▶ [SOURCE EXCERPT]:
====================
# Getting some riding done



## LabRatt (3 Jul 2012)

Or, (subtitle) *sorry for the statistics*
or, (another subtitle) *rites of passage?*

You might recall my celebrations after christmas over the fact that my ex-girlfriend* bought me a set of panniers. It still took her a while to get comfortable with watching me leave the house on the bike, and she's still not quite there (though recent signs of a huge, well, improvement - more on that later). 

I have lately been making a concerted effort though. I started out with trips to the shops, then made myself a little four and a half mile loop that I'd try to ride daily whether I was shopping or not. That started getting slightly easier so, after some prompting on youtube, I added another four miles. It's all getting better, getting easier, and I'm getting more confident.

So much easier in fact that last Thursday I finally got round to going out with the local club (PengeCC). I'd been planning to for ages but the timing had never worked out. It's strange to meet up with a bunch of total strangers and then follow them out into the countryside, but the reception was friendly and there was a mix of abilities - me at the back with a couple of others (who I suspect were really just keeping me company rather than _actually_ slow), and the supersonic guys getting a good rest at every major junction waiting for us to catch up. 23 and a half miles in two and a quarter hours (including stopped time), 825-ish feet climbed, and I felt fantastic for it.

The weekend rolled around and I was looking forward to getting in maybe 50 or so miles (at a steady pace and in small-ish lumps). I rode up to New Cross, mostly on the Waterlink Way, in 40 minutes and met up with my chum - we were planning to take in the London parks, lunch in Camden, just generally amble around. Up New Cross Road, along the Old Kent Road, circumventing the Elephant and on to Waterloo Road. Then it happened.
====================
▶ [GIVEN MATERIAL]:
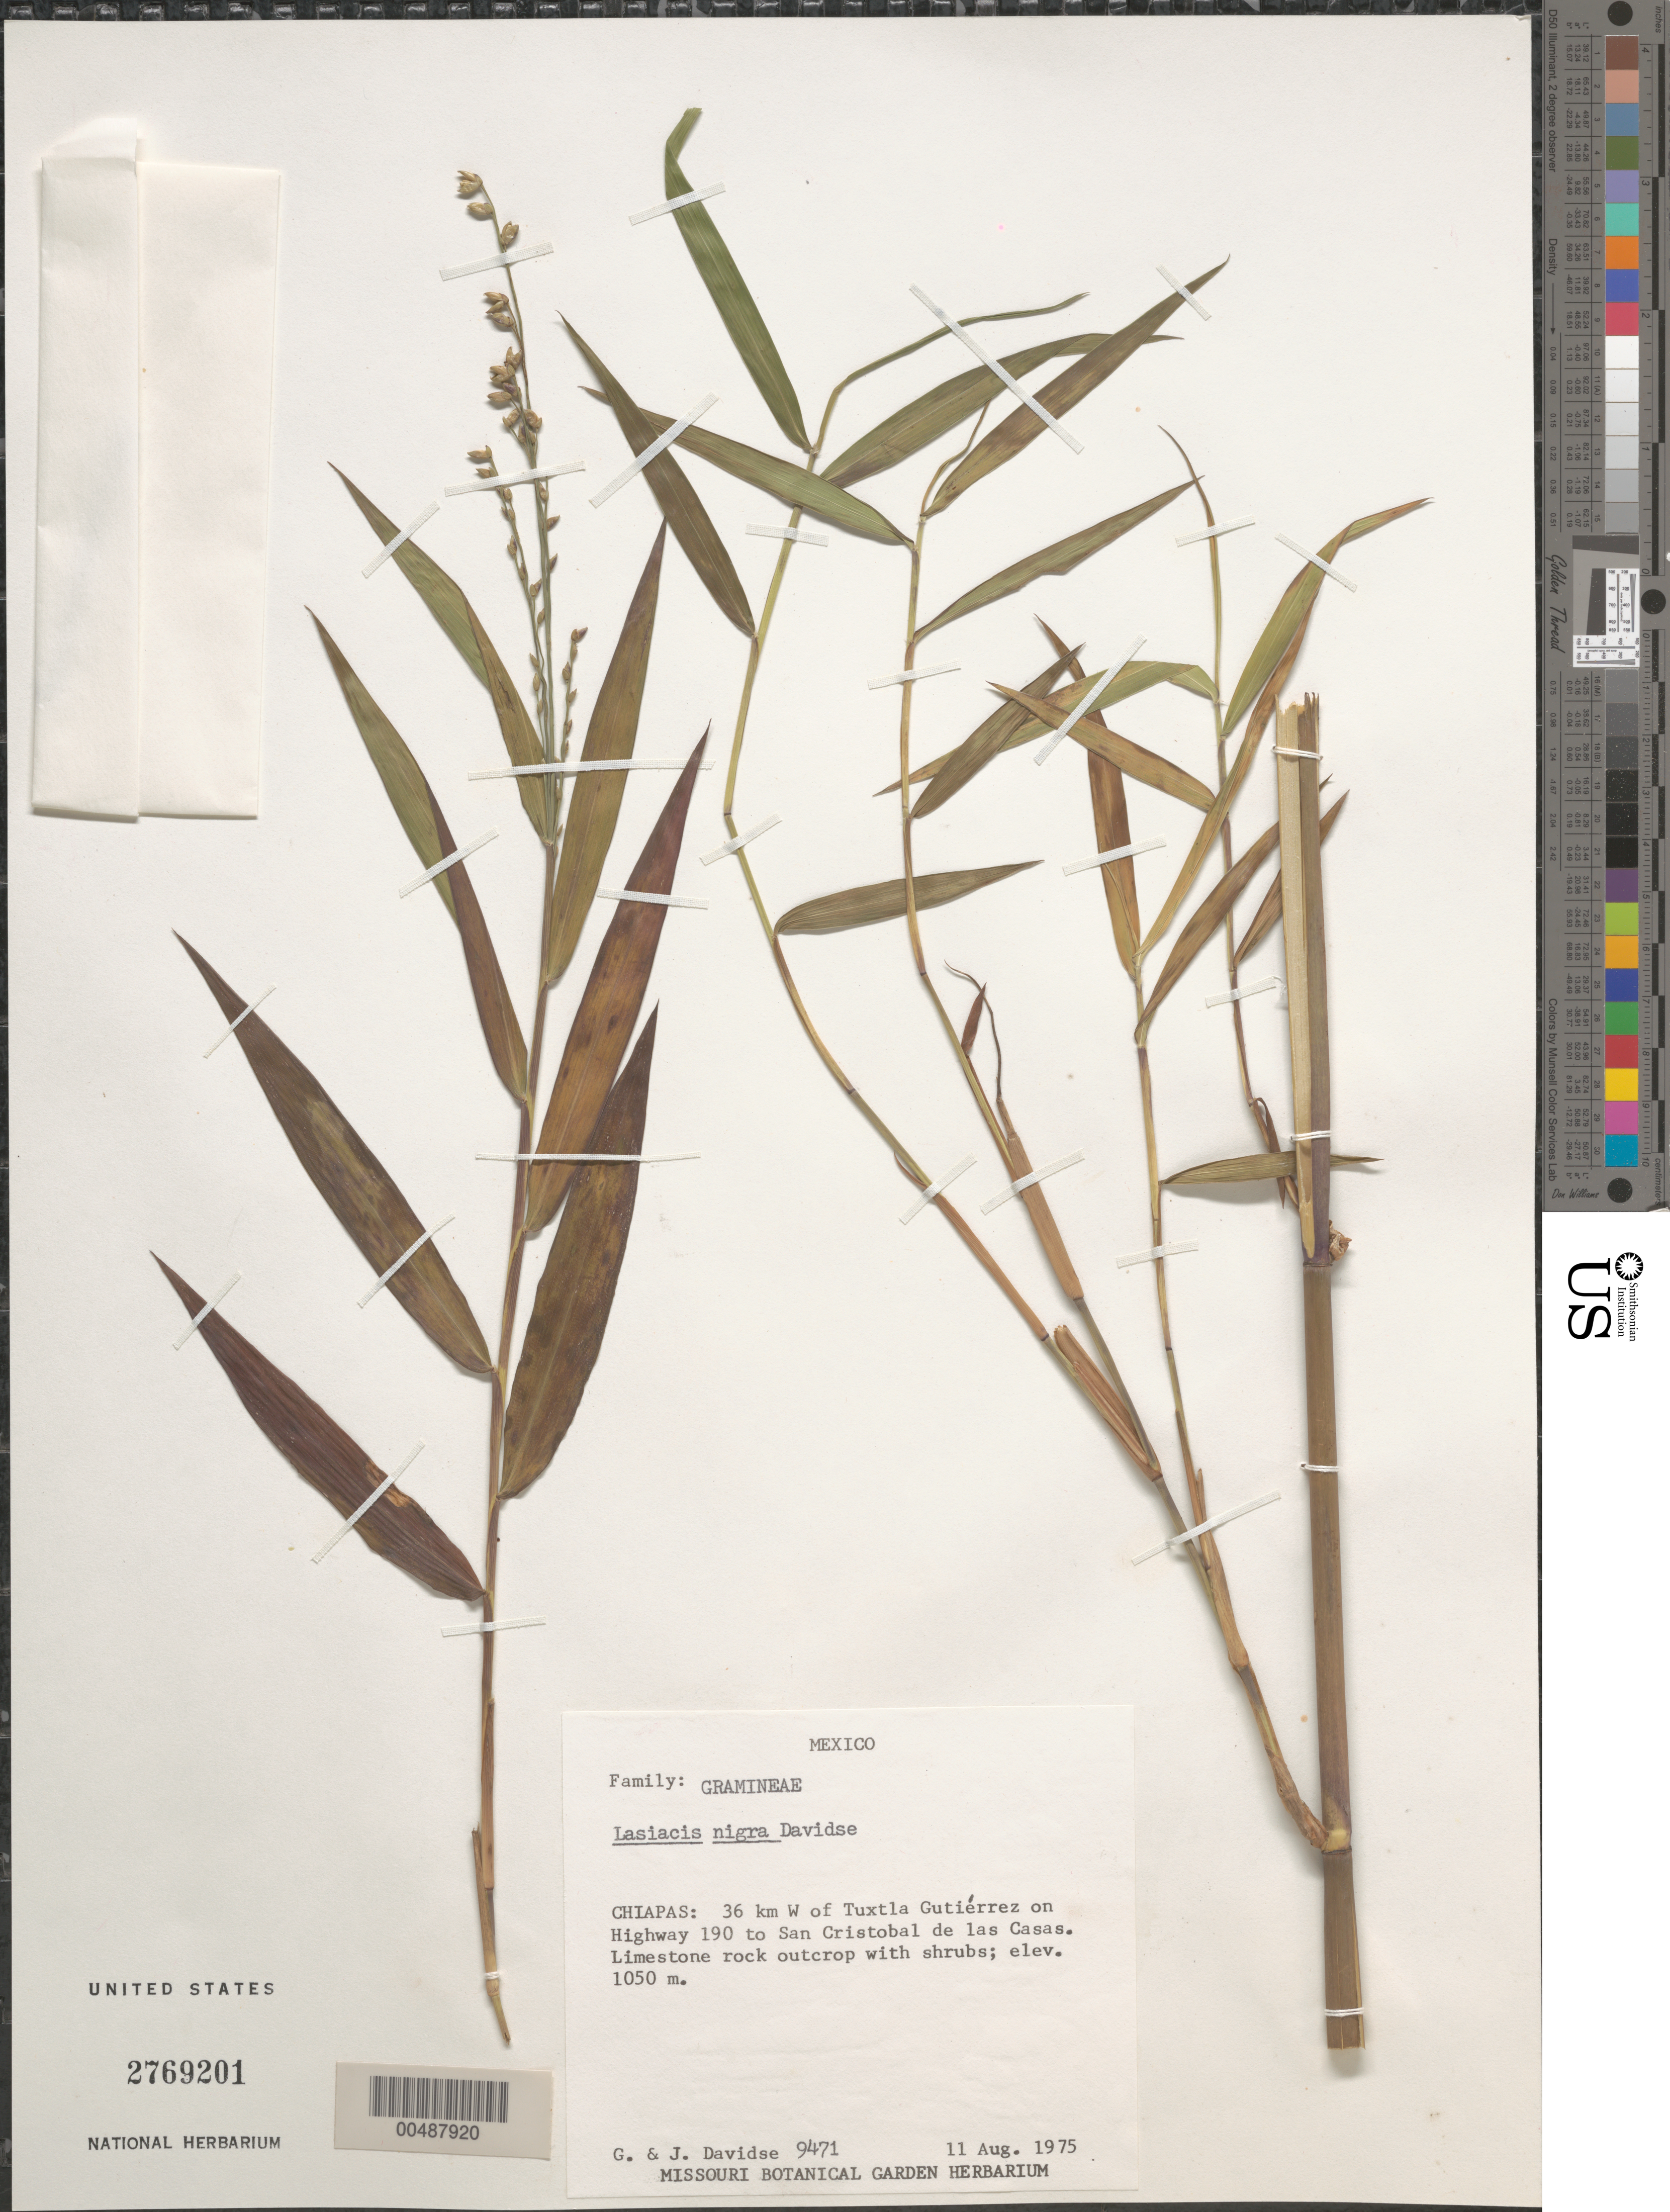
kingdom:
====================
▶ [EXERCISE TASKS]:
**a.** From the cycling post, list every distance stated in miles, with the wording the post uses for each.
**b.** Answer these from the cycling post:
(i) What did the ex-girlfriend buy the writer?
(ii) Which local club did the writer ride with last Thursday?
(iii) How long did the ride up to New Cross take?
**c.** Duplicate the stretch of the cycling post from "# Getting some" through "getting more confident.".

▶ [SOLUTIONS]:
**a.**
- four and a half mile (the daily loop)
- another four miles (added to the loop)
- 23 and a half miles (the club ride)
- maybe 50 or so miles (the weekend target)

**b.**
(i) A set of panniers.
(ii) PengeCC.
(iii) 40 minutes.

**c.**
# Getting some riding done



## LabRatt (3 Jul 2012)

Or, (subtitle) *sorry for the statistics*
or, (another subtitle) *rites of passage?*

You might recall my celebrations after christmas over the fact that my ex-girlfriend* bought me a set of panniers. It still took her a while to get comfortable with watching me leave the house on the bike, and she's still not quite there (though recent signs of a huge, well, improvement - more on that later). 

I have lately been making a concerted effort though. I started out with trips to the shops, then made myself a little four and a half mile loop that I'd try to ride daily whether I was shopping or not. That started getting slightly easier so, after some prompting on youtube, I added another four miles. It's all getting better, getting easier, and I'm getting more confident.